Hello again Henry!
So please forgive me in that some of the following advice may sound like its from the pool store - oh, the irony
Let's not mess with the stains until you've identified them...no AA for you, I'm afraid

AA can turn a copper stain brown-blackish on the odd occasion and that may be what as happened to you (other times it will lift it.) I don't want you to darken all the stains.
Next experiment...if you have some dry acid, put that in a sock and hold to a stain area. See if it lightens the stain.
If it does, an acid wash may be the best remedy, or spot treatment depending on the scope of stains. You could try a "wet" acid wash if you didnt want to go the full route as the tech had suggested to you. Can you post a picture?
If the dry acid works and you'd rather not acid wash your new surface (I don't know. Lot about plaster but imagine this shortens its life) you might try this tool for removing spot stain areas with MA
Amazon.com : Purity Pool OS Out Spot Stain Remover : Swimming Pool Stain Removers : Patio, Lawn Garden
Another approach AS YOUVE ALREADY HEARD

to more positively identifying stains would be to use Jack's Magic Stain ID kit:
Amazon.com: JACK Garden
Which brings you BACK to the beginning of your thread: if your salt is 3500 and your TDS is 4500 the MY take is your TDS is only 1000 fir example and jack's stain I'd kit should work. But please talk to jacks to confirm!

§ RECORD EXCERPTS:

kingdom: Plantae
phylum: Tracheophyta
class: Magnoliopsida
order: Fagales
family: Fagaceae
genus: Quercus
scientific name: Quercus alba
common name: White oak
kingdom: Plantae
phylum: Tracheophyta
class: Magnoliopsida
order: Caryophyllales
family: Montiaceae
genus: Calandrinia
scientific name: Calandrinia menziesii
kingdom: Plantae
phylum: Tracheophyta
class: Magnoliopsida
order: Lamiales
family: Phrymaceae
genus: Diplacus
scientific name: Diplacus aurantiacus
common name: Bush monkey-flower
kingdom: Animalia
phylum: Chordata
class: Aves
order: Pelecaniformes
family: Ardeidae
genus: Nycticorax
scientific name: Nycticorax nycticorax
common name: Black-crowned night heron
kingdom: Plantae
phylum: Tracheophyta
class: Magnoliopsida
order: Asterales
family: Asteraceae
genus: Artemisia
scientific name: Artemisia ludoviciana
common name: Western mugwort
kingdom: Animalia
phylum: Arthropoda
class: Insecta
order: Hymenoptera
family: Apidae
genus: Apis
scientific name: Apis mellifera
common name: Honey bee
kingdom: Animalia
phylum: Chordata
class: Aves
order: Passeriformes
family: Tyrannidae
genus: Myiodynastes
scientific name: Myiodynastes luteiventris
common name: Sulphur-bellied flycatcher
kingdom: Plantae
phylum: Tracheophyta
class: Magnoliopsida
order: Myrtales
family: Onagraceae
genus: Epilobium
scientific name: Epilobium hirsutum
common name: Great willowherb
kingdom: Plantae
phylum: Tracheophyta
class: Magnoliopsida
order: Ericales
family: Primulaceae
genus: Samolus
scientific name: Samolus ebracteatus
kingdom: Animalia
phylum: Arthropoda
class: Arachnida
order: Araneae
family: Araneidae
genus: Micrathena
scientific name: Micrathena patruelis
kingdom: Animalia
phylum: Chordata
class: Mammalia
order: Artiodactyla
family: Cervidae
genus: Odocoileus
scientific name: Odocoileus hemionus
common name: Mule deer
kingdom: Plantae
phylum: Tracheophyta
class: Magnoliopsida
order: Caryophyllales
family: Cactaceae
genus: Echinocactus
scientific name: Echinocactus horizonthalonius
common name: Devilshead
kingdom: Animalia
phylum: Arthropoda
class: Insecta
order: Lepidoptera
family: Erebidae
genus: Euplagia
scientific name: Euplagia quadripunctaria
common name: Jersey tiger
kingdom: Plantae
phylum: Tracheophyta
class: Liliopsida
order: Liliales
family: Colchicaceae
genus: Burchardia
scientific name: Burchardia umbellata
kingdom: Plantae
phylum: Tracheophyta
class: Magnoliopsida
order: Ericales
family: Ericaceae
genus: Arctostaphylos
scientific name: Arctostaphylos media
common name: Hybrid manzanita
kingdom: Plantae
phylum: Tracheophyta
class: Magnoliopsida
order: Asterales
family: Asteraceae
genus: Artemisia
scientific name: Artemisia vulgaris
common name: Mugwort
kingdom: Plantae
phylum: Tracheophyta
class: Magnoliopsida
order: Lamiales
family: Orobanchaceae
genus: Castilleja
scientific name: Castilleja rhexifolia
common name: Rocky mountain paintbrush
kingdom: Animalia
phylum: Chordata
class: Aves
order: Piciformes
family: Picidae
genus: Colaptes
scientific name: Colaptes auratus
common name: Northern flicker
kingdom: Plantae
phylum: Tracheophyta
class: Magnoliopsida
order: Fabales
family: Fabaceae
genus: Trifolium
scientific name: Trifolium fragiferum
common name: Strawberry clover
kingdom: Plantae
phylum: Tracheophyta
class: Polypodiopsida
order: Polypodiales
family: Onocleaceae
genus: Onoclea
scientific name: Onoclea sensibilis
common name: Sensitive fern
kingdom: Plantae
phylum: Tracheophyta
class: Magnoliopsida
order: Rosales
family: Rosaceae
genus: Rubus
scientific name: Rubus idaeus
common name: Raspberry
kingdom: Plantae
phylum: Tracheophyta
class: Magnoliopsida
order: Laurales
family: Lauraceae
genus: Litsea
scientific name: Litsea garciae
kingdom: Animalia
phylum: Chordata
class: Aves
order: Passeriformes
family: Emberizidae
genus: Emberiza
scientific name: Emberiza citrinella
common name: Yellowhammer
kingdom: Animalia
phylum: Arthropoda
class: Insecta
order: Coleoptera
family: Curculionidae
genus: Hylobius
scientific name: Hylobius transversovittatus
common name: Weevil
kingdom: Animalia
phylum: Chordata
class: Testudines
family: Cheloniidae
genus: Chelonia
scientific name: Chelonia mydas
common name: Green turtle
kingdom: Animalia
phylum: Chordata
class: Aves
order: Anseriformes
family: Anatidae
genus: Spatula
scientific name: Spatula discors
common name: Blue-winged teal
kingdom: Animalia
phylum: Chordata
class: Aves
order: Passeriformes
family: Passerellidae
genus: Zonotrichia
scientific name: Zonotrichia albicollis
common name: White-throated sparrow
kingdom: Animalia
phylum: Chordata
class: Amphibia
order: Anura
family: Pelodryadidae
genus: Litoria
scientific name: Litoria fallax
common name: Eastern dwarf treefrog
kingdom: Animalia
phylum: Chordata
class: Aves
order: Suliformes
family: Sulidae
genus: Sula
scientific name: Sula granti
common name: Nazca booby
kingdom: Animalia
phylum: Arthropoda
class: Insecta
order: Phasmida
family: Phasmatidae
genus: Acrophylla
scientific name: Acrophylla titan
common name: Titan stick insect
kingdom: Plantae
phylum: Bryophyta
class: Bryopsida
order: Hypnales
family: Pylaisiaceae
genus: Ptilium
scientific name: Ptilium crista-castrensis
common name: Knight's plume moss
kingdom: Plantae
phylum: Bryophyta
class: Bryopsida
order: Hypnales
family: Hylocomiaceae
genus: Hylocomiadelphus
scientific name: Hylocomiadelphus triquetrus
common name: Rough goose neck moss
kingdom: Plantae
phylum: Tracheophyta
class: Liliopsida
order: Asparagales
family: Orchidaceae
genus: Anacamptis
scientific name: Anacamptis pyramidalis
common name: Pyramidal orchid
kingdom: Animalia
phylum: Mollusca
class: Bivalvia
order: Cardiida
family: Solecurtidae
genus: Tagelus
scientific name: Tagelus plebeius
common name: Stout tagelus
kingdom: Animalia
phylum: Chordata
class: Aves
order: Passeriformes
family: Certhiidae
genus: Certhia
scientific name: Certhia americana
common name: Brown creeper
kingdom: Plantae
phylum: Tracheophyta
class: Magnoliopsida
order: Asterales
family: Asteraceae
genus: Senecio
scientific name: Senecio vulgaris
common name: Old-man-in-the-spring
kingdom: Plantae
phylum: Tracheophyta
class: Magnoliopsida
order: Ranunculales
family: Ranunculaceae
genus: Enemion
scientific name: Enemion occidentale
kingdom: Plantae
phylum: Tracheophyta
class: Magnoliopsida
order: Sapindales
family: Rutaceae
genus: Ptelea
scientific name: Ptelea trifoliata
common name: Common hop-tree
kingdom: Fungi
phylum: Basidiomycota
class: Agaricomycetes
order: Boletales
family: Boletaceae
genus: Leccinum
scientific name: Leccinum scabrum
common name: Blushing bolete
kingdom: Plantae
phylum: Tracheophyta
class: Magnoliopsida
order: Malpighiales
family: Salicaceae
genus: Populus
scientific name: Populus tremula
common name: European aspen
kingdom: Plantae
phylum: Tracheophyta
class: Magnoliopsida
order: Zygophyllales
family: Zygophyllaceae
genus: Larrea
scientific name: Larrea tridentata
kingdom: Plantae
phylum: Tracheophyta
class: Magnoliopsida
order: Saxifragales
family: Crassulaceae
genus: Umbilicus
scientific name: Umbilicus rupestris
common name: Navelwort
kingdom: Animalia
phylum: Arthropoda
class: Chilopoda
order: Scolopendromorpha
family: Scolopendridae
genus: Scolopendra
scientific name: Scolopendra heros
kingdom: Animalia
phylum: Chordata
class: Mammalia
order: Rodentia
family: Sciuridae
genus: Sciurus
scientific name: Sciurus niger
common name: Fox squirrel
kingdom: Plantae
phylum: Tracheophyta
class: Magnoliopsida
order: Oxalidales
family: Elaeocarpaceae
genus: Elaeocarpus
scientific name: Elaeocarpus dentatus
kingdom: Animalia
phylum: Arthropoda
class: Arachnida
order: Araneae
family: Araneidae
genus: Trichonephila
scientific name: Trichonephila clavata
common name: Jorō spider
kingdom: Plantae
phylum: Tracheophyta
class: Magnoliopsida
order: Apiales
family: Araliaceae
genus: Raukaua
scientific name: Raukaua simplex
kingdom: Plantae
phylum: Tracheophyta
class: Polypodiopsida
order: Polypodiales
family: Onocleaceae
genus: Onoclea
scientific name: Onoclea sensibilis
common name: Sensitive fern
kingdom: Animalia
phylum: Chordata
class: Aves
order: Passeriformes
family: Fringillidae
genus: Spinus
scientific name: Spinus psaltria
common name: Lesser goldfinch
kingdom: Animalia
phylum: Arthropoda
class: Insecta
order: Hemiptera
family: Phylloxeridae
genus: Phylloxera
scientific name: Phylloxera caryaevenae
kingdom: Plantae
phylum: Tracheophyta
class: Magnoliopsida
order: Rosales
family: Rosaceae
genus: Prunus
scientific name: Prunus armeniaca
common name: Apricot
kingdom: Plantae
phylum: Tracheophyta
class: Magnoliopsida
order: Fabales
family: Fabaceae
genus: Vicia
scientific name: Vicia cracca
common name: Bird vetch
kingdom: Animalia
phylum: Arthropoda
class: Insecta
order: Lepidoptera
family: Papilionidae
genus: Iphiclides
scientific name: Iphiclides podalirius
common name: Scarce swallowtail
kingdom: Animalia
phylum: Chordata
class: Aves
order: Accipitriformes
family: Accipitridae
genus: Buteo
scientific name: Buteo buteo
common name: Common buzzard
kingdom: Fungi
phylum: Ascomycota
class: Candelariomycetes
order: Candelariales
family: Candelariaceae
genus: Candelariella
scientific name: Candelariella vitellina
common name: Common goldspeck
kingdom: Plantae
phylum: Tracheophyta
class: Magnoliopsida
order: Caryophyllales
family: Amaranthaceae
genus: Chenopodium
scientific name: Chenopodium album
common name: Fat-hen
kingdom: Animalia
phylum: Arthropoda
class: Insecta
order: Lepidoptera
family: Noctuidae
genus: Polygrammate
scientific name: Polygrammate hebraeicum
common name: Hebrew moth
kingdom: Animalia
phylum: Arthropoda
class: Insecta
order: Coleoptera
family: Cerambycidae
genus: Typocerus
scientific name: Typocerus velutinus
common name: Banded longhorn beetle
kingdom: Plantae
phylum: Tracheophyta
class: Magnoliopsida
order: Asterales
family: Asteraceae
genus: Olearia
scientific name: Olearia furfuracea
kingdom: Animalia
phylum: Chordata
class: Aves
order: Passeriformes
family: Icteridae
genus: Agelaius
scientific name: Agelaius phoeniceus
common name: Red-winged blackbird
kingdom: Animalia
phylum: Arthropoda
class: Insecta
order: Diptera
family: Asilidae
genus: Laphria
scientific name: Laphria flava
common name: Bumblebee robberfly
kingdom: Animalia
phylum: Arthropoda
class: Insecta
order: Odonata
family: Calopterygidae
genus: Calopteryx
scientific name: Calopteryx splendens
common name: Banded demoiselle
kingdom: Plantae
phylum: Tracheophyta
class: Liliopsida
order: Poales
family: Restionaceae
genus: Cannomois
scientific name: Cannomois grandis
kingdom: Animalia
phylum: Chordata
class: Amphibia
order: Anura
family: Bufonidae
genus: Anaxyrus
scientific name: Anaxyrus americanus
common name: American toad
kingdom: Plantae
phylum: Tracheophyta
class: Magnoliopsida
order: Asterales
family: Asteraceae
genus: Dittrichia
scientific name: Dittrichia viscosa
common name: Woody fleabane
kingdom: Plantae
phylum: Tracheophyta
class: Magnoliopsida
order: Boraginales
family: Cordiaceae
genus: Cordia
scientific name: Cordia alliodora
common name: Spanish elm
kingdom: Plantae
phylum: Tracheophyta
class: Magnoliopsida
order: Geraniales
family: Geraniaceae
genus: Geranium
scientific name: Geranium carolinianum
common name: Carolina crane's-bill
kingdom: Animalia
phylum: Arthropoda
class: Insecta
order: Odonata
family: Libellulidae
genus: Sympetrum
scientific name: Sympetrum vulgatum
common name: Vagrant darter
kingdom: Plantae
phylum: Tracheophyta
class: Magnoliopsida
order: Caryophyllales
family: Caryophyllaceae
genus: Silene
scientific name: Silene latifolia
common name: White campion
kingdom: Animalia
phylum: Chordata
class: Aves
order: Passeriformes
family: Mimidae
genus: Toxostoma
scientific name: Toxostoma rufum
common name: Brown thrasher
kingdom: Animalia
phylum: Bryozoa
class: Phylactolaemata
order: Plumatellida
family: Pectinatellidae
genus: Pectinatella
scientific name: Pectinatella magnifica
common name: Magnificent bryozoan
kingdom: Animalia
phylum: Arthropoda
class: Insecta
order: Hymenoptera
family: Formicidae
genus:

§ AIM OF THE EXERCISE: Carry on the forum reply about identifying pool stains from the point where it stops. Leave the data aside; they have no role here.

§ TASK RESULT:
Depending on the result, you could then treat with the associated Jack's stain removal product. Javk's Magic metal sequestrants are one of the recommended brands here at TFP. The other is Metal Magic. Jack's is mfg in Florida, as I recall, and they do have a help line to discuss problematic stains, so that might be a route to go. (Actually, Metal Magic has a great guy too at proteam, so really, either will give you phone support if needed...but Jack's may be more useful to you due to the brownish results because the have the stain ID kit.)
Re: FC level...can you try to dilute a sample with 50% bottled or tap water get a ballpark read? What percentage had your T15 been running prior to shutting it off? How long do you run your filter each day?
I'm glad you now have a kit that you can read true and higher FC because it will ultimately help you manage your water...SO why not try to get a full reading...because you're going to need to figure out how it got that high to dial in a better balance...AND you'll need to do this to effectively treat or manage staining and metal testing.
You can lower FC if desired with sodium thiosulphate (eg:
Amazon.com : In The Swim Pool Water Chlorine Neutralizer - 2.25 lbs. : Sodium Thiosulfate : Patio, Lawn Garden)
Let us know your results in each case and maybe we can sleuth out the cause/effect here.
Also...do you have a heater, and if so, does it have a bypass?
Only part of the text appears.